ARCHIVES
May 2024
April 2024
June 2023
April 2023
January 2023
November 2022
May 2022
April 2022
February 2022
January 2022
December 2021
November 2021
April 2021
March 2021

————

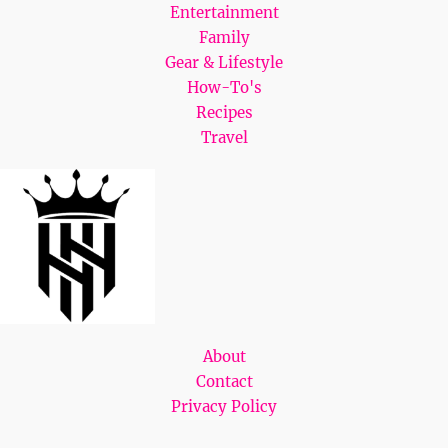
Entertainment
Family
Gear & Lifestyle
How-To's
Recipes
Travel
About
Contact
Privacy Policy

————

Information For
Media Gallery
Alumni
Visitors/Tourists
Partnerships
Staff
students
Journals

————

▸ **ASSIGNMENT**:
Can you recast the rows between the lines holding "Entertainment" and "Privacy Policy", inclusive, as a Markdown table with the columns Position and Line text, leaving out any blank lines?

▸ **SOLUTION TO THIS TASK**:
| Position | Line text |
|---|---|
| 1 | Entertainment |
| 2 | Family |
| 3 | Gear & Lifestyle |
| 4 | How-To's |
| 5 | Recipes |
| 6 | Travel |
| 7 | About |
| 8 | Contact |
| 9 | Privacy Policy |